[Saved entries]
>>>>

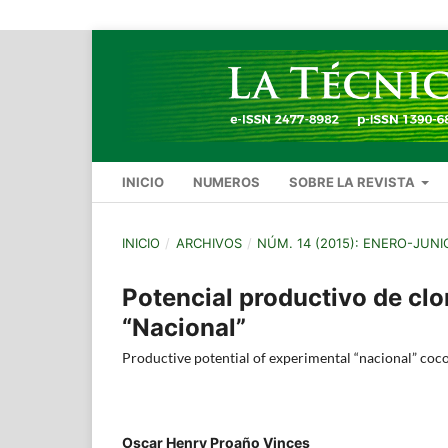
INICIO
NUMEROS
SOBRE LA REVISTA
INICIO
/
ARCHIVOS
/
NÚM. 14 (2015): ENERO-JUNI
Potencial productivo de cl
“Nacional”
Productive potential of experimental “nacional” coc
Oscar Henry Proaño Vinces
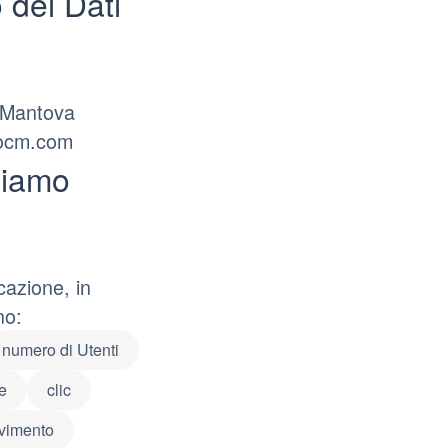
 dei Dati
 Mantova
aocm.com
liamo
cazione, in
no:
numero di Utenti
e
clic
ovimento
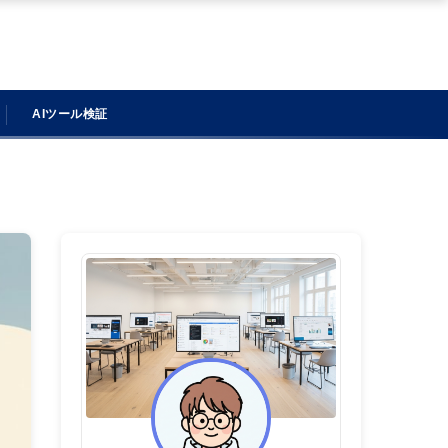
AIツール検証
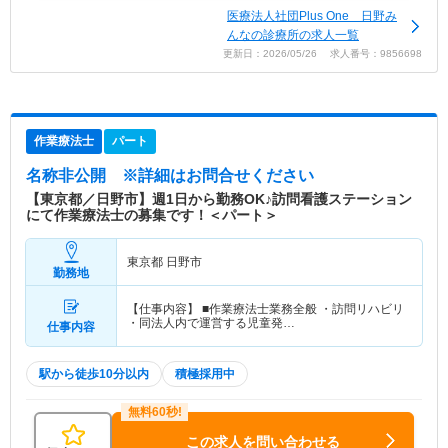
医療法人社団Plus One 日野み
んなの診療所の求人一覧
更新日：2026/05/26 求人番号：9856698
作業療法士
パート
名称非公開
※詳細はお問合せください
【東京都／日野市】週1日から勤務OK♪訪問看護ステーション
にて作業療法士の募集です！＜パート＞
東京都 日野市
勤務地
【仕事内容】 ■作業療法士業務全般 ・訪問リハビリ
・同法人内で運営する児童発…
仕事内容
駅から徒歩10分以内
積極採用中
この求人を問い合わせる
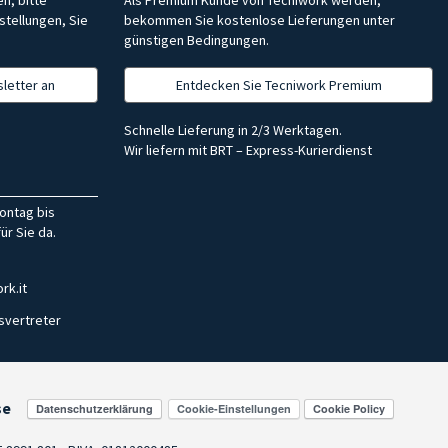
stellungen, Sie
bekommen Sie kostenlose Lieferungen unter
günstigen Bedingungen.
letter an
Entdecken Sie Tecniwork Premium
Schnelle Lieferung in 2/3 Werktagen.
Wir liefern mit BRT – Express-Kurierdienst
ontag bis
ür Sie da.
rk.it
svertreter
se
Cookie-Einstellungen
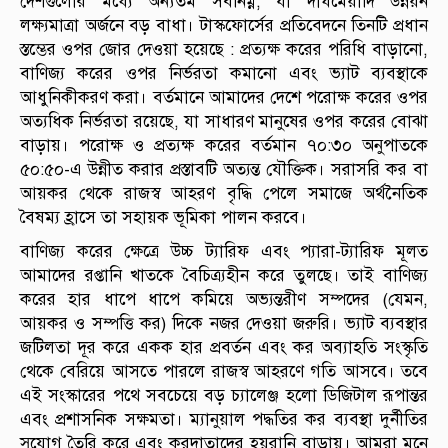
দেশগুলোর মধ্যে অন্যতম সর্বনিম্ন, যা দীর্ঘমেয়াদি উন্নয়ন
লক্ষ্যমাত্রা অর্জনে বড় বাধা। টাস্কফোর্সের প্রতিবেদনে তিনটি প্রধান
স্তম্ভের ওপর জোর দেওয়া হয়েছে : প্রত্যক্ষ করের পরিধি বাড়ানো,
বাণিজ্য করের ওপর নির্ভরতা কমানো এবং ভ্যাট ব্যবস্থাকে
আধুনিকীকরণ করা। বর্তমানে আমাদের দেশে পরোক্ষ করের ওপর
অত্যধিক নির্ভরতা রয়েছে, যা সাধারণ মানুষের ওপর করের বোঝা
বাড়ায়। পরোক্ষ ও প্রত্যক্ষ করের বর্তমান ৭০:৩০ অনুপাতকে
৫০:৫০-এ উন্নীত করার প্রস্তাবটি অত্যন্ত যৌক্তিক। সরাসরি কর বা
আয়কর থেকে রাজস্ব আহরণ বৃদ্ধি পেলে সমাজে অর্থনৈতিক
বৈষম্য হ্রাসে তা সহায়ক ভূমিকা পালন করবে।
বাণিজ্য করের ক্ষেত্রে উচ্চ ট্যারিফ এবং প্যারা-ট্যারিফ মূলত
আমাদের রপ্তানি খাতকে বৈচিত্র্যহীন করে তুলছে। তাই বাণিজ্য
করের হার ধাপে ধাপে কমিয়ে অভ্যন্তরীণ সম্পদের (যেমন,
আয়কর ও সম্পত্তি কর) দিকে নজর দেওয়া জরুরি। ভ্যাট ব্যবস্থার
জটিলতা দূর করে একক হার প্রবর্তন এবং কর অব্যাহতি সংস্কৃতি
থেকে বেরিয়ে আসতে পারলে রাজস্ব আহরণে গতি আসবে। তবে
এই সংস্কারের পথে সবচেয়ে বড় চ্যালেঞ্জ হলো ডিজিটাল রূপান্তর
এবং প্রশাসনিক সক্ষমতা। ম্যানুয়াল পদ্ধতির কর ব্যবস্থা দুর্নীতির
সুযোগ তৈরি করে এবং করদাতাদের হয়রানি বাড়ায়। আমরা মনে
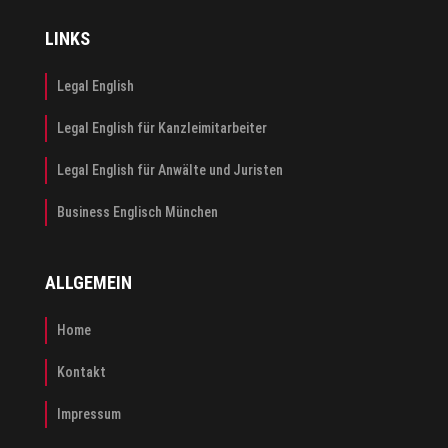
LINKS
Legal English
Legal English für Kanzleimitarbeiter
Legal English für Anwälte und Juristen
Business Englisch München
ALLGEMEIN
Home
Kontakt
Impressum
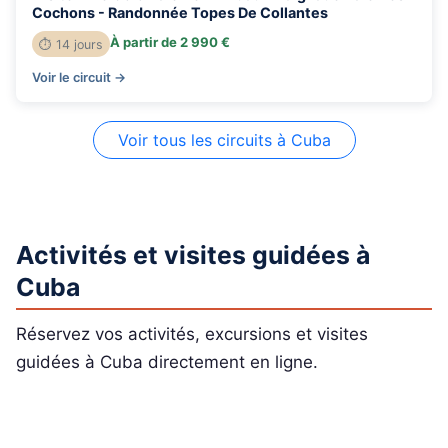
Cochons - Randonnée Topes De Collantes
À partir de 2 990 €
⏱ 14 jours
Voir le circuit →
Voir tous les circuits à Cuba
Activités et visites guidées à
Cuba
Réservez vos activités, excursions et visites
guidées à Cuba directement en ligne.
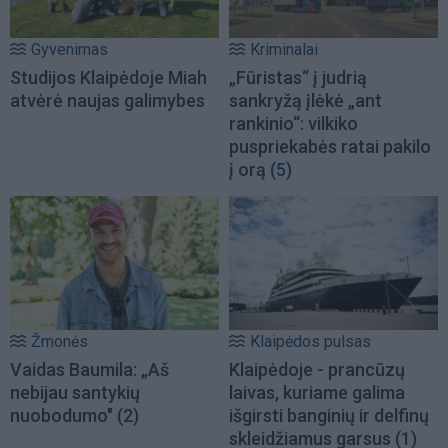
Gyvenimas
Kriminalai
Studijos Klaipėdoje Miah
„Fūristas“ į judrią
atvėrė naujas galimybes
sankryžą įlėkė „ant
rankinio“: vilkiko
puspriekabės ratai pakilo
į orą
(5)
Žmonės
Klaipėdos pulsas
Vaidas Baumila: „Aš
Klaipėdoje - prancūzų
nebijau santykių
laivas, kuriame galima
nuobodumo"
(2)
išgirsti banginių ir delfinų
skleidžiamus garsus
(1)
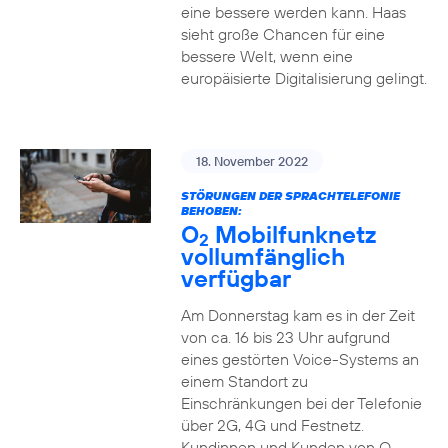
eine bessere werden kann. Haas
sieht große Chancen für eine
bessere Welt, wenn eine
europäisierte Digitalisierung gelingt.
18. November 2022
STÖRUNGEN DER SPRACHTELEFONIE
BEHOBEN:
O
Mobilfunknetz
2
vollumfänglich
verfügbar
Am Donnerstag kam es in der Zeit
von ca. 16 bis 23 Uhr aufgrund
eines gestörten Voice-Systems an
einem Standort zu
Einschränkungen bei der Telefonie
über 2G, 4G und Festnetz.
Kundinnen und Kunden von O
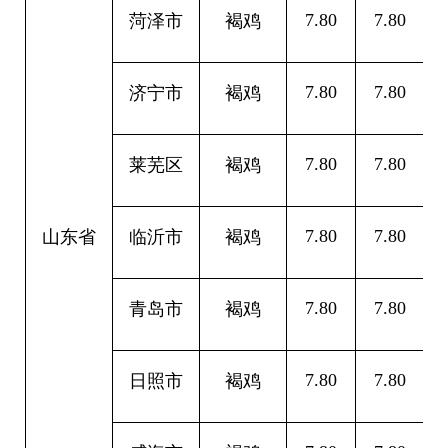
7.80
7.80
0
菏泽市
褐鸡
7.80
7.80
0
济宁市
褐鸡
7.80
7.80
0
莱芜区
褐鸡
7.80
7.80
0
山东省
临沂市
褐鸡
7.80
7.80
0
青岛市
褐鸡
7.80
7.80
0
日照市
褐鸡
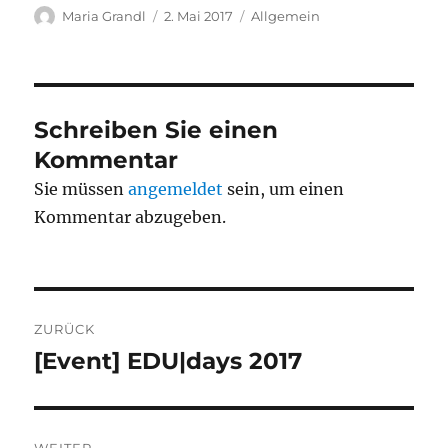
Autor
Veröffentlicht
Kategorien
Maria Grandl
2. Mai 2017
Allgemein
am
Schreiben Sie einen
Kommentar
Sie müssen
angemeldet
sein, um einen
Kommentar abzugeben.
Beitragsnavigation
ZURÜCK
[Event] EDU|days 2017
Vorheriger
Beitrag:
WEITER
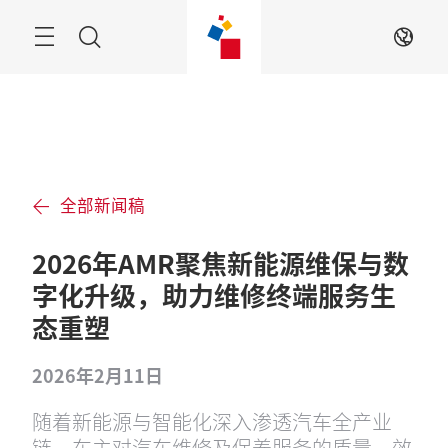
跳
过
菜
搜
ZH
单
索
全部新闻稿
2026年AMR聚焦新能源维保与数
字化升级，助力维修终端服务生
态重塑
2026年2月11日
随着新能源与智能化深入渗透汽车全产业
链，车主对汽车维修及保养服务的质量、效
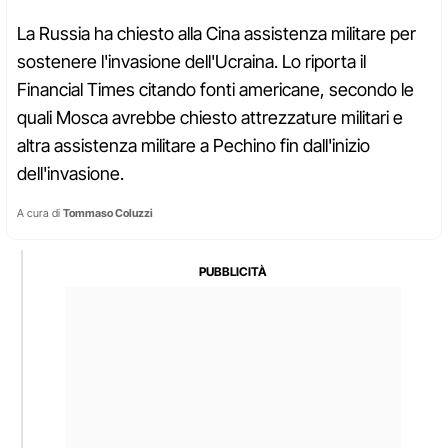
La Russia ha chiesto alla Cina assistenza militare per
sostenere l'invasione dell'Ucraina. Lo riporta il
Financial Times citando fonti americane, secondo le
quali Mosca avrebbe chiesto attrezzature militari e
altra assistenza militare a Pechino fin dall'inizio
dell'invasione.
A cura di
Tommaso Coluzzi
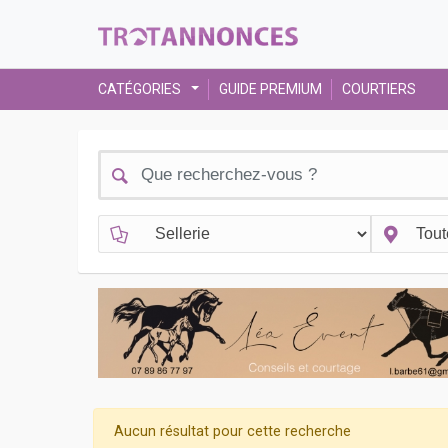
CATÉGORIES
GUIDE PREMIUM
COURTIERS
Aucun résultat pour cette recherche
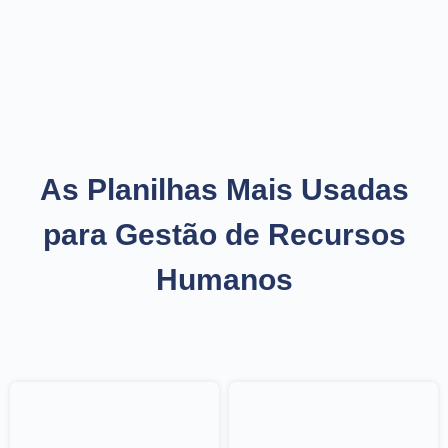
As Planilhas Mais Usadas
para Gestão de Recursos
Humanos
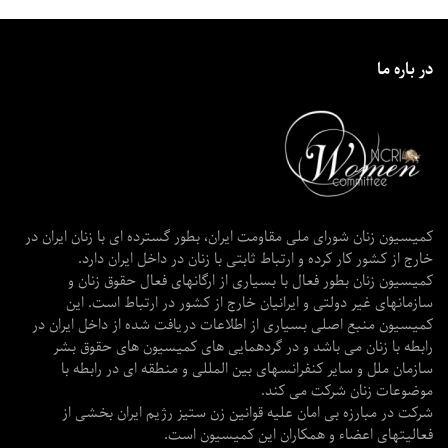
در باره ما
کمیسیون زنان شورای ملی مقاومت ایران، بطور گسترده ای با زنان ایران در
خارج از کشور کار کرده و ارتباط ثابتی با زنان در داخل ایران دارد.
کمیسیون زنان بطور فعال با بسیاری از ارگانهای فعال حقوق زنان و
سازمانهای غیر دولتی و ایرانیان خارج از کشور در ارتباط است. این
کمیسیون منبع اصلی بسیاری از اطلاعات دریافت شده از داخل ایران در
رابطه با زنان می باشد و در گردهمایی های کمیسیون های حقوق بشر
سازمان ملل و سایر کنفرانسهای بین المللی و منطقه ای در رابطه با
موضوعات زنان شرکت می کند.
شرکت در مبارزه بی امان علیه قوانین زن ستیز رژیم ایران بخشی از
فعالیتهای اعضاء و همکاران این کمیسیون است.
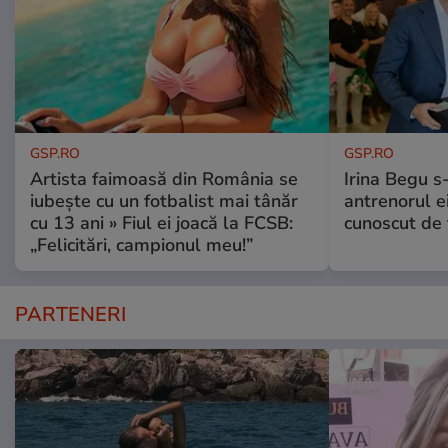
GSP.RO
GSP.RO
Artista faimoasă din România se
Irina Begu s-
iubește cu un fotbalist mai tânăr
antrenorul ei
cu 13 ani » Fiul ei joacă la FCSB:
cunoscut de 
„Felicitări, campionul meu!”
PARTENERI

<<<<

Exercise details — Could you please repeat the entries above exactly, with every picture left out?

Result of this task —
INICIO
NUMEROS
SOBRE LA REVISTA
INICIO
/
ARCHIVOS
/
NÚM. 14 (2015): ENERO-JUNI
Potencial productivo de cl
“Nacional”
Productive potential of experimental “nacional” coc
Oscar Henry Proaño Vinces
 dei Dati
 Mantova
aocm.com
liamo
cazione, in
no:
numero di Utenti
e
clic
ovimento
AIツール検証
医療法人社団Plus One 日野み
んなの診療所の求人一覧
更新日：2026/05/26 求人番号：9856698
作業療法士
パート
名称非公開
※詳細はお問合せください
【東京都／日野市】週1日から勤務OK♪訪問看護ステーション
にて作業療法士の募集です！＜パート＞
東京都 日野市
勤務地
【仕事内容】 ■作業療法士業務全般 ・訪問リハビリ
・同法人内で運営する児童発…
仕事内容
駅から徒歩10分以内
積極採用中
この求人を問い合わせる
stellungen, Sie
bekommen Sie kostenlose Lieferungen unter
günstigen Bedingungen.
letter an
Entdecken Sie Tecniwork Premium
Schnelle Lieferung in 2/3 Werktagen.
Wir liefern mit BRT – Express-Kurierdienst
ontag bis
ür Sie da.
rk.it
svertreter
se
Cookie-Einstellungen
দেশগুলোর মধ্যে অন্যতম সর্বনিম্ন, যা দীর্ঘমেয়াদি উন্নয়ন
লক্ষ্যমাত্রা অর্জনে বড় বাধা। টাস্কফোর্সের প্রতিবেদনে তিনটি প্রধান
স্তম্ভের ওপর জোর দেওয়া হয়েছে : প্রত্যক্ষ করের পরিধি বাড়ানো,
বাণিজ্য করের ওপর নির্ভরতা কমানো এবং ভ্যাট ব্যবস্থাকে
আধুনিকীকরণ করা। বর্তমানে আমাদের দেশে পরোক্ষ করের ওপর
অত্যধিক নির্ভরতা রয়েছে, যা সাধারণ মানুষের ওপর করের বোঝা
বাড়ায়। পরোক্ষ ও প্রত্যক্ষ করের বর্তমান ৭০:৩০ অনুপাতকে
৫০:৫০-এ উন্নীত করার প্রস্তাবটি অত্যন্ত যৌক্তিক। সরাসরি কর বা
আয়কর থেকে রাজস্ব আহরণ বৃদ্ধি পেলে সমাজে অর্থনৈতিক
বৈষম্য হ্রাসে তা সহায়ক ভূমিকা পালন করবে।
বাণিজ্য করের ক্ষেত্রে উচ্চ ট্যারিফ এবং প্যারা-ট্যারিফ মূলত
আমাদের রপ্তানি খাতকে বৈচিত্র্যহীন করে তুলছে। তাই বাণিজ্য
করের হার ধাপে ধাপে কমিয়ে অভ্যন্তরীণ সম্পদের (যেমন,
আয়কর ও সম্পত্তি কর) দিকে নজর দেওয়া জরুরি। ভ্যাট ব্যবস্থার
জটিলতা দূর করে একক হার প্রবর্তন এবং কর অব্যাহতি সংস্কৃতি
থেকে বেরিয়ে আসতে পারলে রাজস্ব আহরণে গতি আসবে। তবে
এই সংস্কারের পথে সবচেয়ে বড় চ্যালেঞ্জ হলো ডিজিটাল রূপান্তর
এবং প্রশাসনিক সক্ষমতা। ম্যানুয়াল পদ্ধতির কর ব্যবস্থা দুর্নীতির
সুযোগ তৈরি করে এবং করদাতাদের হয়রানি বাড়ায়। আমরা মনে
LINKS
Legal English
Legal English für Kanzleimitarbeiter
Legal English für Anwälte und Juristen
Business Englisch München
ALLGEMEIN
Home
Kontakt
Impressum
Cochons - Randonnée Topes De Collantes
À partir de 2 990 €
⏱ 14 jours
Voir le circuit →
Voir tous les circuits à Cuba
Activités et visites guidées à
Cuba
Réservez vos activités, excursions et visites
guidées à Cuba directement en ligne.
Gyvenimas
Kriminalai
Studijos Klaipėdoje Miah
„Fūristas“ į judrią
atvėrė naujas galimybes
sankryžą įlėkė „ant
rankinio“: vilkiko
puspriekabės ratai pakilo
į orą
(5)
Žmonės
Klaipėdos pulsas
Vaidas Baumila: „Aš
Klaipėdoje - prancūzų
nebijau santykių
laivas, kuriame galima
nuobodumo"
(2)
išgirsti banginių ir delfinų
skleidžiamus garsus
(1)
eine bessere werden kann. Haas
sieht große Chancen für eine
bessere Welt, wenn eine
europäisierte Digitalisierung gelingt.
18. November 2022
STÖRUNGEN DER SPRACHTELEFONIE
BEHOBEN:
O
Mobilfunknetz
2
vollumfänglich
verfügbar
Am Donnerstag kam es in der Zeit
von ca. 16 bis 23 Uhr aufgrund
eines gestörten Voice-Systems an
einem Standort zu
Einschränkungen bei der Telefonie
über 2G, 4G und Festnetz.
Kundinnen und Kunden von O
7.80
7.80
0
菏泽市
褐鸡
7.80
7.80
0
济宁市
褐鸡
7.80
7.80
0
莱芜区
褐鸡
7.80
7.80
0
山东省
临沂市
褐鸡
7.80
7.80
0
青岛市
褐鸡
7.80
7.80
0
日照市
褐鸡
Autor
Veröffentlicht
Kategorien
Maria Grandl
2. Mai 2017
Allgemein
am
Schreiben Sie einen
Kommentar
Sie müssen
angemeldet
sein, um einen
Kommentar abzugeben.
Beitragsnavigation
ZURÜCK
[Event] EDU|days 2017
Vorheriger
Beitrag:
WEITER
跳
过
菜
搜
ZH
单
索
全部新闻稿
2026年AMR聚焦新能源维保与数
字化升级，助力维修终端服务生
态重塑
2026年2月11日
随着新能源与智能化深入渗透汽车全产业
链，车主对汽车维修及保养服务的质量、效
La Russia ha chiesto alla Cina assistenza militare per
sostenere l'invasione dell'Ucraina. Lo riporta il
Financial Times citando fonti americane, secondo le
quali Mosca avrebbe chiesto attrezzature militari e
altra assistenza militare a Pechino fin dall'inizio
dell'invasione.
A cura di
Tommaso Coluzzi
CATÉGORIES
GUIDE PREMIUM
COURTIERS
Aucun résultat pour cette recherche
As Planilhas Mais Usadas
para Gestão de Recursos
Humanos
در باره ما
کمیسیون زنان شورای ملی مقاومت ایران، بطور گسترده ای با زنان ایران در
خارج از کشور کار کرده و ارتباط ثابتی با زنان در داخل ایران دارد.
کمیسیون زنان بطور فعال با بسیاری از ارگانهای فعال حقوق زنان و
سازمانهای غیر دولتی و ایرانیان خارج از کشور در ارتباط است. این
کمیسیون منبع اصلی بسیاری از اطلاعات دریافت شده از داخل ایران در
رابطه با زنان می باشد و در گردهمایی های کمیسیون های حقوق بشر
سازمان ملل و سایر کنفرانسهای بین المللی و منطقه ای در رابطه با
موضوعات زنان شرکت می کند.
شرکت در مبارزه بی امان علیه قوانین زن ستیز رژیم ایران بخشی از
فعالیتهای اعضاء و همکاران این کمیسیون است.
GSP.RO
GSP.RO
Artista faimoasă din România se
Irina Begu s-
iubește cu un fotbalist mai tânăr
antrenorul ei
cu 13 ani » Fiul ei joacă la FCSB:
cunoscut de 
„Felicitări, campionul meu!”
PARTENERI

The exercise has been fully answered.